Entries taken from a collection
____
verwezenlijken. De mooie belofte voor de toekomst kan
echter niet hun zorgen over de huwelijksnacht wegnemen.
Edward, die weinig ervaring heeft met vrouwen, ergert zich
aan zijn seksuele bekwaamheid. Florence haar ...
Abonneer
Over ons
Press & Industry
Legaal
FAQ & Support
____
* Exercise details: Your task is to restate, word for word, the line with "echter niet hun" and all lines after it, ending with the last line of the data.

* Task output:
echter niet hun zorgen over de huwelijksnacht wegnemen.
Edward, die weinig ervaring heeft met vrouwen, ergert zich
aan zijn seksuele bekwaamheid. Florence haar ...
Abonneer
Over ons
Press & Industry
Legaal
FAQ & Support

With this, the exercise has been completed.